I take a drink expecting the bitterness of the Warrior hops to blast through my mouth, but it doesn’t…

It tastes sweet.

Mind you, some of the hop bitterness came through in the finish, but what happened to our beer?

image

Remember this? Ruined!

We continued to pour glass after glass trying to come up with a possible explanation. Inconsistent fermentation temperatures can make off flavors, but our fermentation temperature never changes. Could it be that bacteria found its way into our beer? Bacteria generally makes beer sour, not sweet. Did we sanitize everything? Yes we always sanitize everything. Did we sanitize everything correctly? YES WE ALWAYS DO! What the hell happened?

It took half the night to come up with an idea that wasn’t a routine cleaning or sanitizing task. Our AH HA! moment, if you will. Brian asked if the keg had been thoroughly cleaned prior to transferring the EPA.
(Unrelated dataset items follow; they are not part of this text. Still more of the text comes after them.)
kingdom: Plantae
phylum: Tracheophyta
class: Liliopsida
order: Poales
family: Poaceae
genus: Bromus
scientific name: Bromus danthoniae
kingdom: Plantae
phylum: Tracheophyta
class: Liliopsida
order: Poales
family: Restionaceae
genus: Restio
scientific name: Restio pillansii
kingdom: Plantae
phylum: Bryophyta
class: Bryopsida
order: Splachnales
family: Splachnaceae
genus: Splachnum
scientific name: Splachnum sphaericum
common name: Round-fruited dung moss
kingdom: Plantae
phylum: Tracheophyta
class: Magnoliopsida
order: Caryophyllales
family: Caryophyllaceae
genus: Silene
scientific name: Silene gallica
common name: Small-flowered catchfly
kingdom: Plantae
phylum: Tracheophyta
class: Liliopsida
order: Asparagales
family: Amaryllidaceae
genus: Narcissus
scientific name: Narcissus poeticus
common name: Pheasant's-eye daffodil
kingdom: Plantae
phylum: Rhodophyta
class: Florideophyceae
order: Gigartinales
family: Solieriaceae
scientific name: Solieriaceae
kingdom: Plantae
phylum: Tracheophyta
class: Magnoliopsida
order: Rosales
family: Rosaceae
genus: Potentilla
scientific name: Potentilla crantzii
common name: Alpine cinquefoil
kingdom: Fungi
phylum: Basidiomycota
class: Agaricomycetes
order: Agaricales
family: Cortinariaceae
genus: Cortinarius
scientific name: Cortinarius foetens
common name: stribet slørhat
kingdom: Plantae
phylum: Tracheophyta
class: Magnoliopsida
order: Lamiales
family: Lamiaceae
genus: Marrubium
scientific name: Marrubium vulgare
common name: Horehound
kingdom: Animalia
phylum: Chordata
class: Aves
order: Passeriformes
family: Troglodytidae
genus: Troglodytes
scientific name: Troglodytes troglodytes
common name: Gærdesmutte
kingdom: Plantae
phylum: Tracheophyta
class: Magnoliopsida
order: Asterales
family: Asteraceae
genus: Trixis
Cornelius Kegs or corny kegs are old soda kegs that would hold the flavored syrup. Homebrew shops sell these kegs to homebrewers and they serve our purposes just fine. They come pressurized, but do they come cleaned?

NO THEY DO NOT!

Son of a…mother…expletive after expletive! Cleaning is my thing. It’s what I do for Regular Guy Brewing and I’m proud of it. Seth is the Brewmaster extraordinaire and handyman, Brian is the smooth talking sell anything to everyone guy and doer of all things, and I clean and organize and do spreadsheets. How did I miss this?

I could claim all kinds of things and make up all sorts of excuses, but I won’t. I dropped the cleaning ball, I am responsible for the bad brew. Now, don’t think we’re disgusting and never clean our stuff. I did sanitize the keg, I just didn’t give it the good scrubbing it needed to get the residual soda syrup out. The syrup is what we are guessing made our poor EPA taste sweet. Such a waste.

We’ll test our theory after I give the keg a good scrubbing…TWICE!